Publishing date: Nov, 22, 2019
Beat Happening have always been the score for outsider punks.
Maybe it’s the way Calvin Johnson’s voice rolls in with that first “yeeeeaaaah” on “I Dig You;” how the song becomes, all at once, a groovy ode to every crush you’ve ever had, and a droning backing track to many solo bedroom dances. It makes sense that all the weirder, funkier punks were identifying with a band who, in essence, rejected the abject aggro notions and aesthetics of hardcore, but who still expertly claimed and interpreted the underground.
After playing their first gigs in Japan, Olympia’s Beat Happening later toured the UK, fostering an alliance to kindred spirits alongside groups like The Vaselines and The Pastels, and shocking fans when they toured with iconic Washington D.C. punk outfit Fugazi.

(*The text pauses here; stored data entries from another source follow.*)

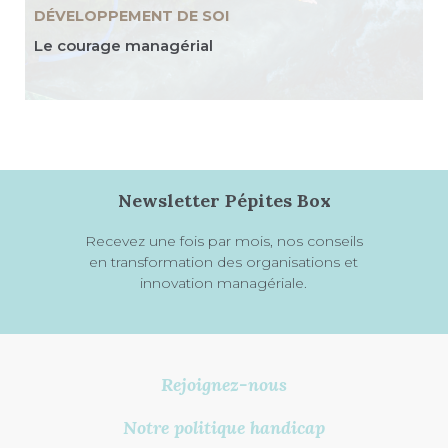
DÉVELOPPEMENT DE SOI
Le courage managérial
Newsletter Pépites Box
Recevez une fois par mois, nos conseils
en transformation des organisations et
innovation managériale.
Rejoignez-nous
Notre politique handicap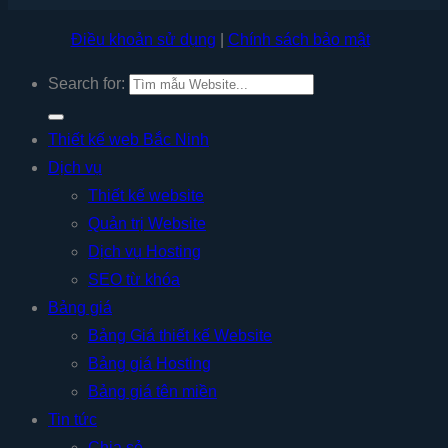
Điều khoản sử dụng
|
Chính sách bảo mật
Search for:
Thiết kế web Bắc Ninh
Dịch vụ
Thiết kế website
Quản trị Website
Dịch vụ Hosting
SEO từ khóa
Bảng giá
Bảng Giá thiết kế Website
Bảng giá Hosting
Bảng giá tên miền
Tin tức
Chia sẻ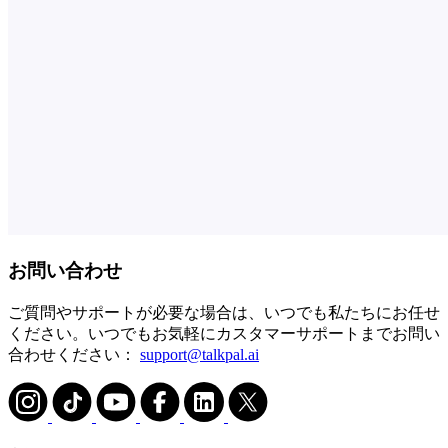
お問い合わせ
ご質問やサポートが必要な場合は、いつでも私たちにお任せ
ください。いつでもお気軽にカスタマーサポートまでお問い
合わせください：
support@talkpal.ai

Percussionist Heather Lewis notably borrowed drums at gigs, and oftentimes created makeshift drum sets out of any bangable materials at hand.

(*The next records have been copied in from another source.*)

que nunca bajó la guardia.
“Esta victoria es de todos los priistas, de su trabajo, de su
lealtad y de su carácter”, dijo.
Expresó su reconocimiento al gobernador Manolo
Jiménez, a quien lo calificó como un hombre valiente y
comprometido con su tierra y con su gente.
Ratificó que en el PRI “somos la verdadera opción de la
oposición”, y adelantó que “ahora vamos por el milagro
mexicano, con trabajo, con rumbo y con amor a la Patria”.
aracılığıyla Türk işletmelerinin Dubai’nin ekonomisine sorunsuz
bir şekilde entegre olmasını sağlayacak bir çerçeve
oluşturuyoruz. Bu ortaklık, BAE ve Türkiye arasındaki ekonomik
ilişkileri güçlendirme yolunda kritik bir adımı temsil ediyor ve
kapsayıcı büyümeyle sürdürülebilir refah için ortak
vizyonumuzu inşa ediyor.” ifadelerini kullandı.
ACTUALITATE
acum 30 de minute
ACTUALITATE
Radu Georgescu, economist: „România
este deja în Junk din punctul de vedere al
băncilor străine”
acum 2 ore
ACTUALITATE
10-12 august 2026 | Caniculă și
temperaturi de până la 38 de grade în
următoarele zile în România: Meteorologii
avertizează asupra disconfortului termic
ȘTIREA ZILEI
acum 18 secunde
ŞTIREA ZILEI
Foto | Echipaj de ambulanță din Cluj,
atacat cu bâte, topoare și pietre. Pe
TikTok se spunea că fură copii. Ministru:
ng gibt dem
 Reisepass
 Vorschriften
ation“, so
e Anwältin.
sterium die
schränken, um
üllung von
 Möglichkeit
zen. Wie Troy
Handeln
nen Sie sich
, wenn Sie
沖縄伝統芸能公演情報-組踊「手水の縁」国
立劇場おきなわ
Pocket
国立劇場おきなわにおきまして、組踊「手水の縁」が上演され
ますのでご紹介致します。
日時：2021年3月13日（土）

With a stripped-down sound and a gentler DIY ethos, Beat Happening, consisting of Johnson, Heather Lewis and Bret Lunsford, created a space in punk scenes everywhere for a larger scope of identities, presentations and overall weirdo-types to feel like they belonged in underground music communities. “At the time, there was no one to do it for you. So you just did it yourself,” Johnson says over the phone.
“The whole concept of punk, from the beginning, was to be original and express yourself in your own unique way. In that sense I just felt like I was following in the tradition of iconoclastic artists,” he continues, referring to Patti Smith and Television.
The much-anticipated reissue of their entire catalogue, We Are Beat Happening, will be released November 29 on Domino and arrives during a period where DIY — though still meaningful — means something largely different. Given that millennial musicians have access to SoundCloud and GarageBand, interacting with analogue media is a stylistic choice rather than a community necessity. And underground music lovers of today are used to exploring bands in a less catalogued way.
Type “Beat Happening” into YouTube and you receive a less cohesive experience of the band, with each song or album re-uploaded separately and sporadically. You can pick and choose what you want to hear instead of playing a tape or EP all the way through. It doesn’t negate the experience of experiencing underground music. But it’s certainly different.
The reissue, which features seven LPs, was remastered at Abbey Road Studios by Frank Arkwright. It’s the first time in a decade that all of their work has been in one place, including their 1985 self-titled debut, which Johnson describes as their “ultimate statement” as a band, and feels like the most “potent” representation of their work. It serves as both an accessible journey through Beat Happening’s evolution, and categorical relic of the underground.
There is something about Beat Happening’s anarchic approach to humour, tenderness and punk that’s outlived its expiry date. Their ability to weave homemade percussion and sparing guitar chords into a longing, innocent narrative of adoration is easy to love.
Johnson notes that the band always had a clear idea about their sound.
“We were attempting to write classic pop songs. Hopefully we were successful.” When asked if timelessness was always the intention for the band’s sound, he affirms with the same casual drawl he’s made his signature, “mhm.”